---- Extract
As an indicator of how competitive the market for OTT video services and devices is becoming, Amazon will stop selling the Apple TV and Google Chromecast adapter on October 29 to instead focus on platforms that “interact well” with Amazon’s own streaming service, Bloomberg first reported.
"Over the last three years, Prime Video has become an important part of Prime," Amazon said told marketplace sellers in an email, per the report. "It’s important that the streaming media players we sell interact well with Prime Video in order to avoid customer confusion."
While Amazon gives Apple TV and Chromecast the heave-ho, it will continue to sell streaming players from Roku, Xbox consoles, and PlayStation consoles, Bloomberg said. Amazon’s own Fire TV box and Fire TV stick, of course, are optimized for Amazon Instant Video and Amazon Prime Instant Video.
Google didn’t comment on the Amazon decision. Amazon and Apple have been asked for comment.
Update: An Amazon spokesperson issued this statement: "Over the last three years, Prime Video has become an important part of Prime. It’s important that the streaming media players we sell interact well with Prime Video in order to avoid customer confusion. Roku, XBOX, PlayStation and Fire TV are excellent choices."
--------
---- Exercise data
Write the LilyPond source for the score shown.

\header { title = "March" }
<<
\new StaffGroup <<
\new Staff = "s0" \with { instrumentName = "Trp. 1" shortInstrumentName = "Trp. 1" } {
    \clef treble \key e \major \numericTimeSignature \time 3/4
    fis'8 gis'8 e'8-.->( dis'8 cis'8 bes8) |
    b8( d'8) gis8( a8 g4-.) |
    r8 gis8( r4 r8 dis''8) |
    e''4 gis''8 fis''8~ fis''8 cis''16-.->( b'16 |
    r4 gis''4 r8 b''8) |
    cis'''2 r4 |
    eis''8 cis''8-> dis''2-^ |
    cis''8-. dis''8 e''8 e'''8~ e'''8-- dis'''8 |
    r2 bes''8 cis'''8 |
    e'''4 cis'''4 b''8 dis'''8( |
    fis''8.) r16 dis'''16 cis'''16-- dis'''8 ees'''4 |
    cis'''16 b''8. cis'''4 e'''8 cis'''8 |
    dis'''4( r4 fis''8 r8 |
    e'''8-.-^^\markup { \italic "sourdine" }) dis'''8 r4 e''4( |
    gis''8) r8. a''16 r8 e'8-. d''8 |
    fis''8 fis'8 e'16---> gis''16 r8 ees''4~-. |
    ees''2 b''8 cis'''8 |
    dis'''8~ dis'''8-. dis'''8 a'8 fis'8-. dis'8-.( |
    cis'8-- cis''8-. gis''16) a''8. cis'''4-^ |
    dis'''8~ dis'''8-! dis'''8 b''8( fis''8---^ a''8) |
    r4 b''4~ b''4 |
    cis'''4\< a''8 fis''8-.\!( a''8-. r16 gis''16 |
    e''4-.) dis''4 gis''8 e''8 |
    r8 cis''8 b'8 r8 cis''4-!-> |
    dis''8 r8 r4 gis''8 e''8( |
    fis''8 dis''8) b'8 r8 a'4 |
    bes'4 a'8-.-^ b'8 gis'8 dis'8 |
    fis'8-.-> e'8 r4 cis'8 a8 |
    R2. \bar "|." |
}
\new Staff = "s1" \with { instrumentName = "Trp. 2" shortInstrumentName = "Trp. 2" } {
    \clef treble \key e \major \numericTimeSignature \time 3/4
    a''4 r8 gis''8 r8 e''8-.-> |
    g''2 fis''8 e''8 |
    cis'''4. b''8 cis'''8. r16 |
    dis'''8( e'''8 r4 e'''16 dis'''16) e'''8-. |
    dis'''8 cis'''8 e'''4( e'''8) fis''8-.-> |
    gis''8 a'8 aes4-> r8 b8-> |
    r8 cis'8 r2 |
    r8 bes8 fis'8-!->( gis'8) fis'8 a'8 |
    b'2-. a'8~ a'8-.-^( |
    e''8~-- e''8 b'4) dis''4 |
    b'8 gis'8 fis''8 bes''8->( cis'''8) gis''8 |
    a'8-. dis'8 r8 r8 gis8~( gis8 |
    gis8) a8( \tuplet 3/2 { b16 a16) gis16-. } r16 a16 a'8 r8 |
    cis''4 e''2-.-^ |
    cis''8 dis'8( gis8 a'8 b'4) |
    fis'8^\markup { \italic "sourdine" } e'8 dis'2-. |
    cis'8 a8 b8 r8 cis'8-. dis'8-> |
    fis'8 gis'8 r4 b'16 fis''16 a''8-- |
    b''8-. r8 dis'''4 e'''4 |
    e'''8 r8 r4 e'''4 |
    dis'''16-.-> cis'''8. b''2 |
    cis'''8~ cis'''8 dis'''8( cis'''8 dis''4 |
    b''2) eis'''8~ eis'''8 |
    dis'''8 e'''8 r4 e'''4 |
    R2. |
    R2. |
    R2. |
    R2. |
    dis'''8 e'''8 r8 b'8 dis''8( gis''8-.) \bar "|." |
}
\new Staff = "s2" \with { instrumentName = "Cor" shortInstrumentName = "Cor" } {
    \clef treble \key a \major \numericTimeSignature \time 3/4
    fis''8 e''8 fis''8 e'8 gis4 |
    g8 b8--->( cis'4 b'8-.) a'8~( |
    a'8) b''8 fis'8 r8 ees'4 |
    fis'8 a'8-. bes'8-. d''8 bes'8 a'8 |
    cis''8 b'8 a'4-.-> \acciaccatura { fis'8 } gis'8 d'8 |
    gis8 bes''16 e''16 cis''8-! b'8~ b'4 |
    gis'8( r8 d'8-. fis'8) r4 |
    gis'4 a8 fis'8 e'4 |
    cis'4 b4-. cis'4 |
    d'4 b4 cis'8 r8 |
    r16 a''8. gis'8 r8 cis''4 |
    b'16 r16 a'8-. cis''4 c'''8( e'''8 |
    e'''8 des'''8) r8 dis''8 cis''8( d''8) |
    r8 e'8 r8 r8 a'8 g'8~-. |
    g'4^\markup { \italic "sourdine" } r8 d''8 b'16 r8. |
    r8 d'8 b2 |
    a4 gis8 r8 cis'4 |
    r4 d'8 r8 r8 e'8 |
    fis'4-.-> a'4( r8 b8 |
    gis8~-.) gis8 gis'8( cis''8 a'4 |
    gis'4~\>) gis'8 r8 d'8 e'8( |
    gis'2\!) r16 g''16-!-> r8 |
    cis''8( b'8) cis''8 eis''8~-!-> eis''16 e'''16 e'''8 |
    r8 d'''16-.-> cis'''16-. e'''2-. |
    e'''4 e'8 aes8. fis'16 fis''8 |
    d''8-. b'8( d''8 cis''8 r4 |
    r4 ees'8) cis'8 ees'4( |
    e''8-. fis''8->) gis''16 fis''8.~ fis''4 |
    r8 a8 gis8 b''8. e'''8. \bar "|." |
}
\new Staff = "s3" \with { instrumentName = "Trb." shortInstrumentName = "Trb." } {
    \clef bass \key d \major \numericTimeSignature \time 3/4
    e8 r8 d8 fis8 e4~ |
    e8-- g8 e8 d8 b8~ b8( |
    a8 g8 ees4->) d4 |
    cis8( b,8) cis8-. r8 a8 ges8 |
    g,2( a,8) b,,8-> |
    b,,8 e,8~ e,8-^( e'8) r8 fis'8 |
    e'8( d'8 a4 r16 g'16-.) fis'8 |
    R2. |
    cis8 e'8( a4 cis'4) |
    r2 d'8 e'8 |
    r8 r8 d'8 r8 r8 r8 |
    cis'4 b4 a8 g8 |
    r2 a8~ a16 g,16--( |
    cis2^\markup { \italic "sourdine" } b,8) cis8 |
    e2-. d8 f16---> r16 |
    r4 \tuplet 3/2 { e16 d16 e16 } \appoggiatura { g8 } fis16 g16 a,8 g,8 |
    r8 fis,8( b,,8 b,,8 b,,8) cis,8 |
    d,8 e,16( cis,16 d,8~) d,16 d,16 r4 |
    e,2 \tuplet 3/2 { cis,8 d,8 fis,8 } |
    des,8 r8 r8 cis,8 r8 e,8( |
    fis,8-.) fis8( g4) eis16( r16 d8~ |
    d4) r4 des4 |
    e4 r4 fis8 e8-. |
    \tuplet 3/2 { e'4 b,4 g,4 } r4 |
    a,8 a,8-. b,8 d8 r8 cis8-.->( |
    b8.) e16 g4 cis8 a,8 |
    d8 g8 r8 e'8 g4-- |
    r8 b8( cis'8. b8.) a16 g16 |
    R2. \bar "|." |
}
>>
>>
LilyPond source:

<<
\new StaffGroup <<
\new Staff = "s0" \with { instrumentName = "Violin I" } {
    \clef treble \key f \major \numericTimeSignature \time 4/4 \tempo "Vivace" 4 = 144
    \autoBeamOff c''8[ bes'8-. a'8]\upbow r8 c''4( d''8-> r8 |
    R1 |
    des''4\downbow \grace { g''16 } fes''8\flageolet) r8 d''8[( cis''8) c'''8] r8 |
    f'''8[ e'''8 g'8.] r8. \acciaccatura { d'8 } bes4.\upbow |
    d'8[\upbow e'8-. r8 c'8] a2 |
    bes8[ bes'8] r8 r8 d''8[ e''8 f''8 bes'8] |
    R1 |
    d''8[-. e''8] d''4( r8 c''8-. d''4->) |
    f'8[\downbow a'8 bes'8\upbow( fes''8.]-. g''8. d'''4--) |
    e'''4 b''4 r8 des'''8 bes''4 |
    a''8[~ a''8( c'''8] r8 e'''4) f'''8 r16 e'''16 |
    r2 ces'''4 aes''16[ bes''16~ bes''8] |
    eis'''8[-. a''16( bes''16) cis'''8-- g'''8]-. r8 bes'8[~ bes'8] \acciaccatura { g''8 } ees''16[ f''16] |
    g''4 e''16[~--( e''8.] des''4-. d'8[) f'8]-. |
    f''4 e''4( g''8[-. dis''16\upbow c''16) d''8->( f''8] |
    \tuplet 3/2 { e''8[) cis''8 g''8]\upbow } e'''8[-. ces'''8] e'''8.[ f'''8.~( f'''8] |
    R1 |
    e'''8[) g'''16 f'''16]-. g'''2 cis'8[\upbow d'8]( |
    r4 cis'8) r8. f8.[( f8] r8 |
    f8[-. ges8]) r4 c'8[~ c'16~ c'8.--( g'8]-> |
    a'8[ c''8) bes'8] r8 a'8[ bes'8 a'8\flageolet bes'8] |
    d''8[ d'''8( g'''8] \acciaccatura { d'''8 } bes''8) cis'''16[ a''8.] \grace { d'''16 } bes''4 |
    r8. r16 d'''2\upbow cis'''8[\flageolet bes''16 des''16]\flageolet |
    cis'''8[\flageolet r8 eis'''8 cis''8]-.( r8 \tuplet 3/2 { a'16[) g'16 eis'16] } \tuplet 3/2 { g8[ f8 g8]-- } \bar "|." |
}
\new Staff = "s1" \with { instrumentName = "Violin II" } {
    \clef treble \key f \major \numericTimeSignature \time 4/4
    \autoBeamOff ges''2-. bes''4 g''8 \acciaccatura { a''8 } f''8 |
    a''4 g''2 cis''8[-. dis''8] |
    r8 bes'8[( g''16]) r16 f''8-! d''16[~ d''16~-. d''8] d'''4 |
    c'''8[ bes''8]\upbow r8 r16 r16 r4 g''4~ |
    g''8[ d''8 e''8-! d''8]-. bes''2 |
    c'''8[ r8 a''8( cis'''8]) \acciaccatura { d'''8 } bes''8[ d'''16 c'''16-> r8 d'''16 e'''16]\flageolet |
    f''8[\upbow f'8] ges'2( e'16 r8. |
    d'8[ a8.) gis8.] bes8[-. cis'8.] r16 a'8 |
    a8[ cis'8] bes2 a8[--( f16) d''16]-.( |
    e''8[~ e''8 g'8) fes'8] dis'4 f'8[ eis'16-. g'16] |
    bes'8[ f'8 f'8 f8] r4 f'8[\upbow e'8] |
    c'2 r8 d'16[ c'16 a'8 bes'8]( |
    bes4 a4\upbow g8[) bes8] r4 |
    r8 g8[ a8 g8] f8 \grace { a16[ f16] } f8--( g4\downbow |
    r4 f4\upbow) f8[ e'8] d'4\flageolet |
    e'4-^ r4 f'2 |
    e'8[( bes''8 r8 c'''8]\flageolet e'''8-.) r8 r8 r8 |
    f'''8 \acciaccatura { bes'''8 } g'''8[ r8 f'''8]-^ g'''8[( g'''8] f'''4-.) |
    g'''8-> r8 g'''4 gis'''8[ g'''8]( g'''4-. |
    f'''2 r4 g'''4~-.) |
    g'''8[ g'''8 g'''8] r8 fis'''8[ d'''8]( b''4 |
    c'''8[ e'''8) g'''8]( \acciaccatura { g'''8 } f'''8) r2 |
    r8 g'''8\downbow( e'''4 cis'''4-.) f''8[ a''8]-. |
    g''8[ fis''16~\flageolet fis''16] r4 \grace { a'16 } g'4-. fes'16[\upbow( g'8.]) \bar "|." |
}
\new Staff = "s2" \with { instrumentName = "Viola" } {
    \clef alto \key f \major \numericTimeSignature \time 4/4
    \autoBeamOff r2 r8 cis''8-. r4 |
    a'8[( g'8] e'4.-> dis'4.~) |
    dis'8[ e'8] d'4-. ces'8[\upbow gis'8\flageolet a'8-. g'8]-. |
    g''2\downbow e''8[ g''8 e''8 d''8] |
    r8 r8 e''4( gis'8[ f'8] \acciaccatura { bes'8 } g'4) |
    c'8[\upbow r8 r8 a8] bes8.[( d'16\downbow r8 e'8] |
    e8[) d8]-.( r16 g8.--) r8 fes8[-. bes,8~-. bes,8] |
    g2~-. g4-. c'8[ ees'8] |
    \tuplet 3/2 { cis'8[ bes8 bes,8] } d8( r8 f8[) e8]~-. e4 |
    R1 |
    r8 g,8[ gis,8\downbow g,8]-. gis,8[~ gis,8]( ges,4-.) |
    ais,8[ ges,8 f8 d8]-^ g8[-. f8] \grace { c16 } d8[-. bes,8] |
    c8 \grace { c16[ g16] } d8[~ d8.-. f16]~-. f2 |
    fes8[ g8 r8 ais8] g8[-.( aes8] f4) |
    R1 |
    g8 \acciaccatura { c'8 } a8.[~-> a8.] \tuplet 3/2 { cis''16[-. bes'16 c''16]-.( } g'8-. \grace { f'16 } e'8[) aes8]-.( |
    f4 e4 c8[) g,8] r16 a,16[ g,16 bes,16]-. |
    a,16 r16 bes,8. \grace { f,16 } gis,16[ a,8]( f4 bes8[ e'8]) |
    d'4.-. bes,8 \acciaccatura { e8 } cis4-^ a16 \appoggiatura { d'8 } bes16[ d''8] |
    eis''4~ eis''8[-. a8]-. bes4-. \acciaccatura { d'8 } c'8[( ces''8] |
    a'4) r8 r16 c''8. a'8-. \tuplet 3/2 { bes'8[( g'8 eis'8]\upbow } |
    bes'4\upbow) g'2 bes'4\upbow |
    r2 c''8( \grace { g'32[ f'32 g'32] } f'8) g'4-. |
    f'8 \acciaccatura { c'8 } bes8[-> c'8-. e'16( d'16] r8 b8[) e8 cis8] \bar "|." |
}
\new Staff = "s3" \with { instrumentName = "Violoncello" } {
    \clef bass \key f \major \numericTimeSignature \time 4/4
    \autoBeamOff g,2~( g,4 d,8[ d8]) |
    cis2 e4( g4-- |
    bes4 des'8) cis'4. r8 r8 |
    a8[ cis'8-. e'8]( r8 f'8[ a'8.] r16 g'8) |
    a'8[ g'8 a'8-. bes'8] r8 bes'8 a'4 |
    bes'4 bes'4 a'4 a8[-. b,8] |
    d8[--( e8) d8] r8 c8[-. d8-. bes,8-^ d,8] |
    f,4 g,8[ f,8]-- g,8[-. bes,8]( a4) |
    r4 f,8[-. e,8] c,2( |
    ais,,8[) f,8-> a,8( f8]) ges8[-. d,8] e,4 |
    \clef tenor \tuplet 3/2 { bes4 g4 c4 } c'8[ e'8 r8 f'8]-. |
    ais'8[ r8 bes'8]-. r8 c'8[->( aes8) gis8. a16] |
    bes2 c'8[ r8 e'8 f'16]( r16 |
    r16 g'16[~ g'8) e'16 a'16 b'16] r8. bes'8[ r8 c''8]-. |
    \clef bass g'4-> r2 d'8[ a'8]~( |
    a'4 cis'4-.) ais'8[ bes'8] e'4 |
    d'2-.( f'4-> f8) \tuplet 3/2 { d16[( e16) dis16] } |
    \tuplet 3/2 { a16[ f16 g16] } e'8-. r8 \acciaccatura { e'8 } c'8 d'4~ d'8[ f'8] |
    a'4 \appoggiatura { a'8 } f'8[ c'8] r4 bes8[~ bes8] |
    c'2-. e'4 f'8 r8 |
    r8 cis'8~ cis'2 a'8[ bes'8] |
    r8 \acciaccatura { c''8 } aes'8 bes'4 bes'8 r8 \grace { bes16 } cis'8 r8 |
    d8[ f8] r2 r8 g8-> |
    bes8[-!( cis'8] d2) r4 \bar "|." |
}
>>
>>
--------
▶ _Problem set_
a - According to the article on Amazon's streaming-device decision, on what date will Amazon stop selling the Apple TV and Google Chromecast?
b - Resume the article on Amazon dropping Apple TV and Chromecast, picking up after its last sentence.
The material after the article on Amazon's streaming-device decision is taken from an unrelated source.

▶ _Task-by-task answers_
a - October 29.

b -
Still, Amazon’s decision comes at a curious time as it arrives amid the introduction of a new Apple TV device that, Apple claims, will provide a more open application ecosystem than its current product does. It also comes on the heels of the debut of a new, redesigned Chromecast that features improved WiFi connectivity and faster video streaming playback.
The loss of Amazon could hamper sales of both products.
When Google launched the original Chromecast in July 2013, Amazon quickly ran out of stock, and demand for the product was so high that Google had to nix a promotion that offered three months of Netflix with each Chromecast purchase. Google has sold more than 20 million Chromecast devices worldwide.
Google launched the Google Cast SDK in February 2014 that enables developers, a group that would presumably include Amazon, to optimize their apps for Chromecast, which now supports “thousands” of apps, including Netflix, Hulu, HBO Go, HBO Now, Watch ABC, Starz Play, Fox Now, Epix, and Showtime.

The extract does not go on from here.